Imagem: Helida Costa
Certa vez, uma Preta Velha me disse: “Vocês têm muita pressa enquanto estão no mundo dos vivos”. Suas palavras ressoaram em mim e, desde então, comecei a observar melhor nossos comportamentos. Aos poucos, compreendi o que ela queria dizer. Temos pressa para crescer, mas depois nos queixamos da vida adulta. Temos pressa para casar, e logo reclamamos das escolhas que fizemos. Corremos para ter filhos e, quando os temos, lamentamos o trabalho que dão. Quem pode fazer essa escolha precisa se lembrar de que ter filhos é um compromisso para a vida toda; mesmo adultos, ainda nos trazem preocupações.
Na nossa ânsia de realizar sonhos, esquecemos de apreciar o caminho. Acreditamos que a felicidade nos espera no pote de ouro ao fim do arco-íris. Mas a Preta Velha me ensinou algo mais profundo: a felicidade nos encontra ao longo do processo. Ela está nos dias em que, apesar da correria, olhamos para o lado e percebemos o quão longe já chegamos. Está nos momentos em que encontramos as pessoas que amamos e passamos horas ao lado delas, jogando conversa fora ou desabafando. No meu caso, a felicidade é saber que hoje nenhum membro da minha família passará fome.
A sabedoria dela me mostrou que a vida não se trata de pressa, mas de presença. E desde então, me pergunto: como tenho me feito presente nos meus momentos de felicidade? Como posso afinar meu olhar para enxergar esses instantes e valorizá-los, talvez até mais do que os momentos difíceis?
Quantas vezes deixamos nossas conquistas passarem sem celebração, acreditando que são apenas parte do caminho e não o destino? Falo aqui de conquistas que vão desde o simples ato de levantar da cama e encarar o mundo, até ser aprovada/o em um processo seletivo. São momentos que, embora pequenos aos olhos da pressa, são imensos aos olhos da presença.
Talvez a grande questão seja aprender a saborear as conquistas, por menores que pareçam, e perceber que nelas também reside o sentido da nossa jornada. Nos ritmos acelerados do ocidente moderno, corremos para alcançar nossos sonhos, tão ansiosos que perdemos de vista a beleza dos momentos ao longo do caminho. Nosso frenesi nos cega. Contudo, a verdade é que alguns sonhos são sementes que germinarão nas mãos das gerações futuras. Devemos, então, nutri-los com cuidado, para que as esperanças que virão floresçam com força.

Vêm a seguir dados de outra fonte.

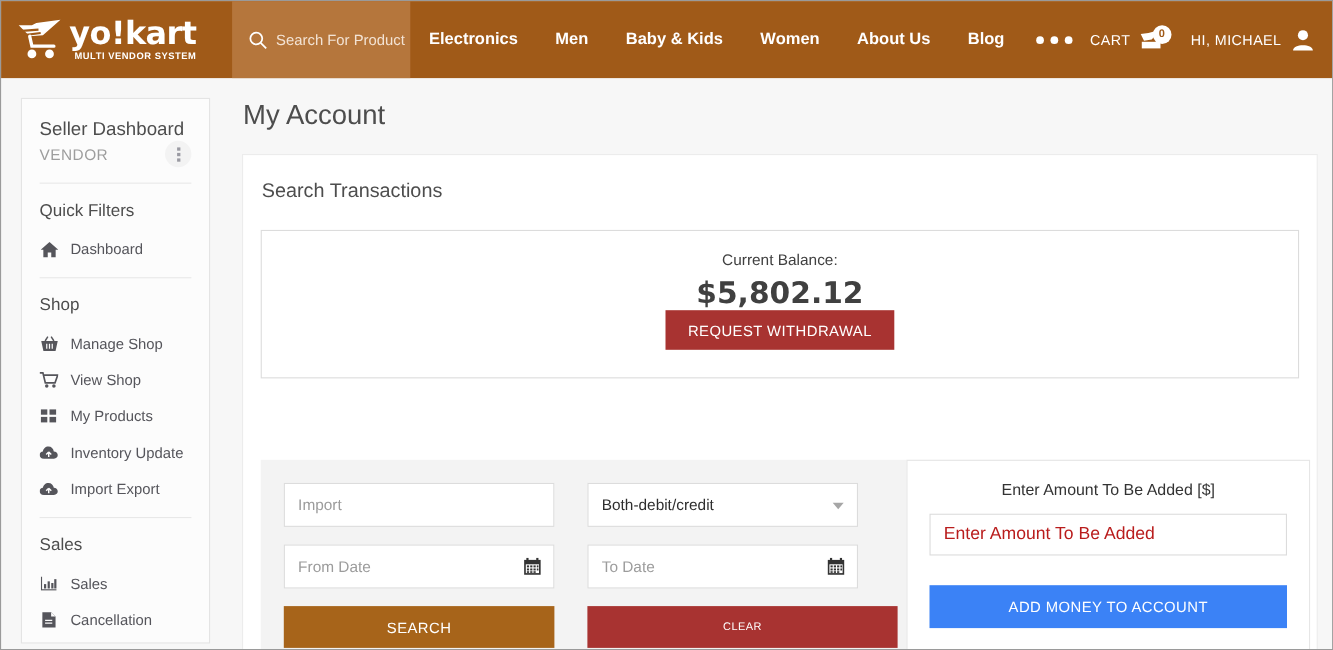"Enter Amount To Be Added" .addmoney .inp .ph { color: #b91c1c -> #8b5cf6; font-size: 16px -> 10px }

Apenas ao cultivar essa esperança e compreender que a felicidade reside na jornada, podemos legar aos nossos descendentes o sonho que um dia foi nosso.
O sonho de que falo aqui é a nossa constante busca pela democratização deste país, um sonho que atravessou o Atlântico no coração de milhares de africanas e africanos sequestradas/os, desumanizadas/os, arrancadas/os de suas terras, de suas famílias e, talvez por instantes, até de sua fé. Essas pessoas lutaram bravamente por quase quatro séculos pela sua liberdade. E, passados 136 anos da abolição, ainda continuamos lutando pelo direito de existir.
Sabemos que os últimos dias não foram fáceis. Em alguns momentos, a desesperança pousou ao nosso lado, tentando nos lembrar que não somos nós quem mandamos no jogo. Mas resistimos desde o primeiro dia, e assim devemos continuar. “Nossos passos vêm de longe”, e, ao segui-los, somos sementes que germinarão nas mãos das gerações que estão por vir.